To organize your crisis plan, ask yourself some basic “what if” questions. The idea is not to make up a precise list of steps to take, like a family might do to prepare for a flooding river, tornado, hurricane, or some other natural threat. No, the idea is to formulate a general conceptual plan of basic principles to follow when suddenly confronted with unexpected coping challenges, such as when a loved one dies, sickness occurs, or there is a vital threat to your financial security.

First of all, assess the crisis by determining what features are under your control. A crisis tends to bring out strong emotional reactions, which put you at risk for blindly reacting and trying to influence events that really are far out of your control.

Remind yourself to be proactive using your intellectual abilities and not relying solely on sudden emotional tendencies. Fear, frustration, jealousy, anger and other emotions will tell you to run, avoid, and hide, and such avoidance is a sure recipe for devastation.
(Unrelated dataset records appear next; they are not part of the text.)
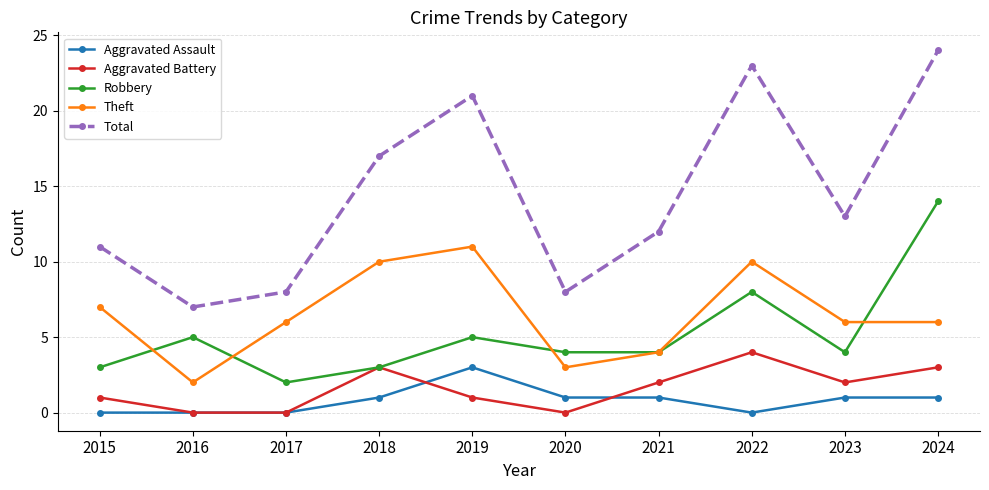

How many data points does each series have?

10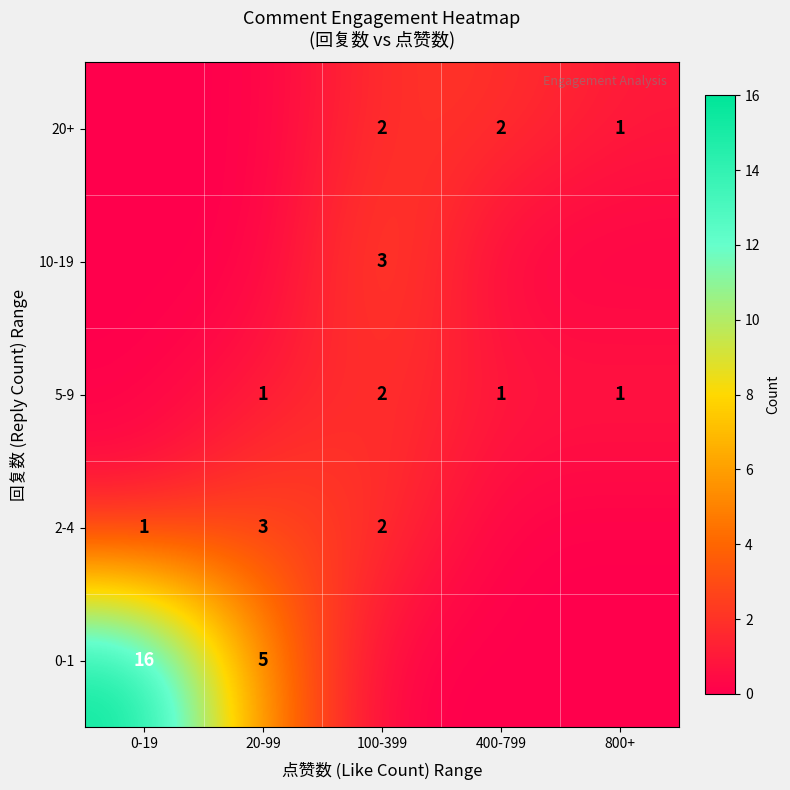

The value of 2-4 at 100-399 is 2. True or false?

True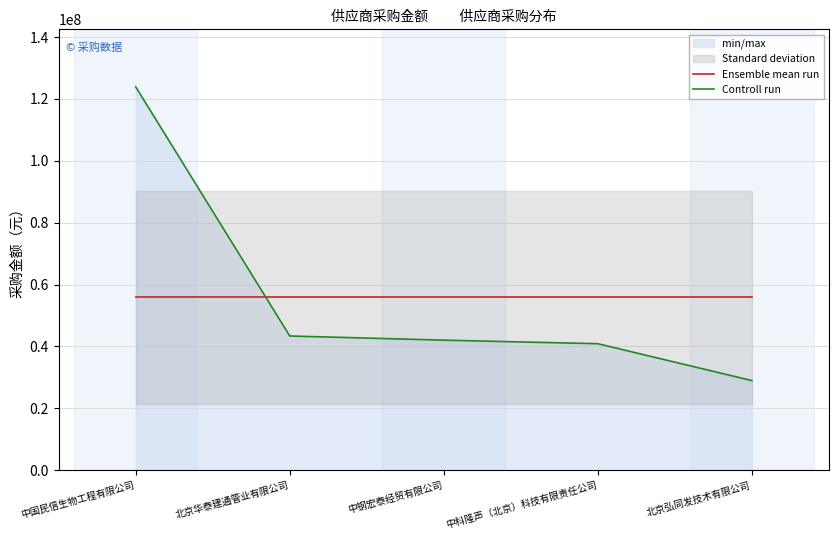

How many values in the Controll run series are below 42040382?

2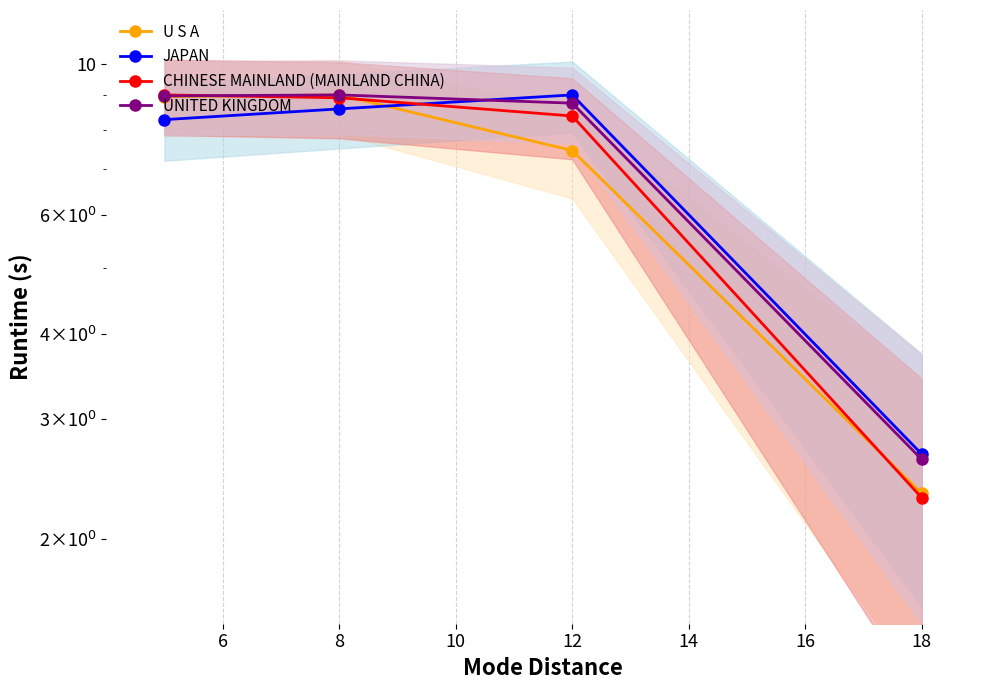

What is the difference between the maximum and minimum values in the U S A series?

6.7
A more rational approach will focus on how you can use your emotions to your advantage, not on how you can deny the presence of your unwanted emotions.

Bring in your trusted friends, your social network, to help. Communication is essential here, but again, it must not be based on panic and fear. Rationality, objectivity, and a willingness to listen to proactive suggestions from others is essential if your communication is to be productive.

Do not blame others for your crisis. Doing so will distract you from the task at hand. Convincing yourself that evil others are responsible for your travails will only elicit derisive laughs from life. Even your social network will recoil from your displaced blame because you will sound defensive and unwilling to move forward.

All these suggestions are explicitly developed throughout this blog, and they shouldn’t surprise you. The point here, however, is that if you are psychologically and mentally prepared when a “what if” question becomes real, you will be better able to put our blog principles into practice.